A lawyer for convicted serial child molester Jerry Sandusky is appealing part of a trial
court judge’s order issued late last month that bars defense counsel from sharing discoverable materials not part of the record during trial with those not directly involved in the case, such as members of the press.
The June 26 order by Common Pleas Court Judge John M. Cleland, who oversaw Sandusky’s child sex-abuse trial in June, stated that no material provided by the commonwealth to the defense team that wasn’t made part of the record at trial shall be disclosed to any person or entity not directly involved in Sandusky’s prosecution.
The order also required defense attorneys to provide the court, under oath, with a list of outsiders with which the information in question was shared.
It is that second part of the order that defense attorney Karl Rominger took issue with, and that is subject of his appeal to the state’s Superior Court.
In a concise statement of matters complained of on appeal that was filed at the Centre County Court of Common Pleas July 12, Rominger argues that the court erred in entering an order that went beyond the protective order agreed upon at the hearing, “when it unilaterally imposed a condition that counsel for the defendant certify under oath with whom discovery was delivered to, as this was not part of the agreement referenced in the preamble to the Order.”
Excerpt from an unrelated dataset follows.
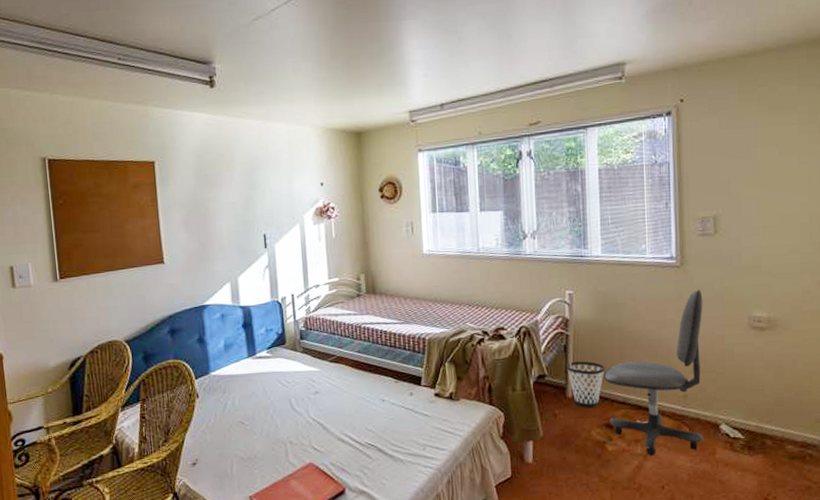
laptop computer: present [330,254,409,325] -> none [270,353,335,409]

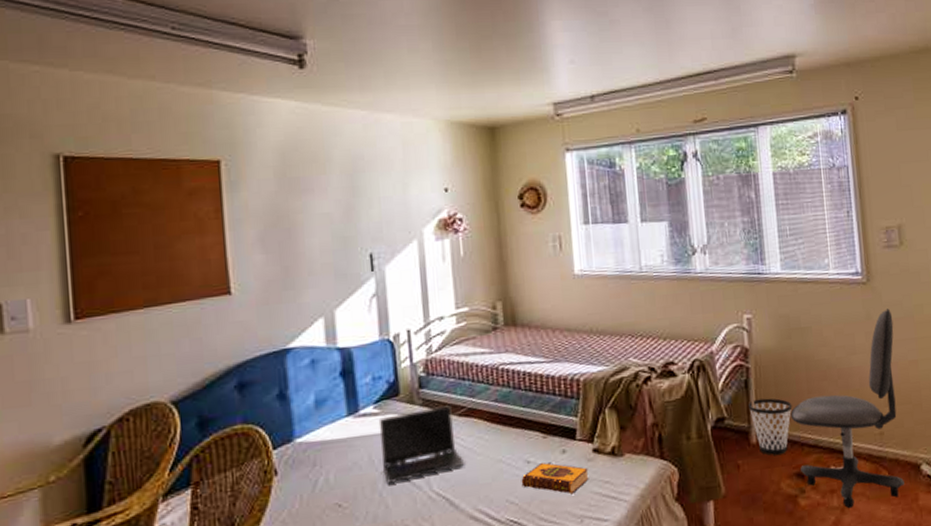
laptop computer: none [270,353,335,409] -> present [378,405,465,483]
hardback book: none [377,401,431,428] -> present [521,462,589,494]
The appeal notice goes on to state that this portion of the court order invades the “province of attorney work product,” and that the court lacked the authority to retroactively impose a protective order concerning prior conduct, “because there was no prohibition on the use of material gained in discovery, and therefore no reason for the Court to inquire about the previous use of said materials.”
Rominger further wrote that the court erred because, according to the Pennsylvania Rules of Criminal Procedure, the court cannot craft a protective order that requires devolution of whom counsel worked or counseled with, nor whom counsel worked with or consulted in relation to any discovery materials that were not previously subject to any protective order.
“The court lacked the power to enter a protective order which included provisions requiring counsel to divulge and describe how they had handled the discovery materials and who they were shared with when there was no hearing where such a finding could be made (if arguendo permissible), and there was no agreement or stipulation entered into such a provision in the protective order,” the appeal notice reads. “The court erred in crafting a protective order which was one sided, and was not reciprocal upon the Commonwealth, as the matters which do not concern Grand Jury materials are not in the purview of the Grand Jury Judge, and to the extent the Court has the power to enter such an Order, it should have been fully reciprocal.”
Cleland’s order was issued following a revelation that a news organization had obtained a portion of a police interview with one of Sandusky’s adopted children, who, after the case unfolded, accused his stepdad of molesting him as well when he was a youngster.
Sandusky, 68, the former assistant football coach for the Penn State Nittany Lions, was found guilty of 45 of the 48 counts of child sex-abuse against him following a two-week trial last month.
The former defensive coordinator was convicted of sexually abusing 10 young boys during a 15-year time period.
At his age, and considering the number of years he is facing behind bars, Sandusky will most likely live out the rest of his life in prison after he is sentenced, which will likely take place this fall.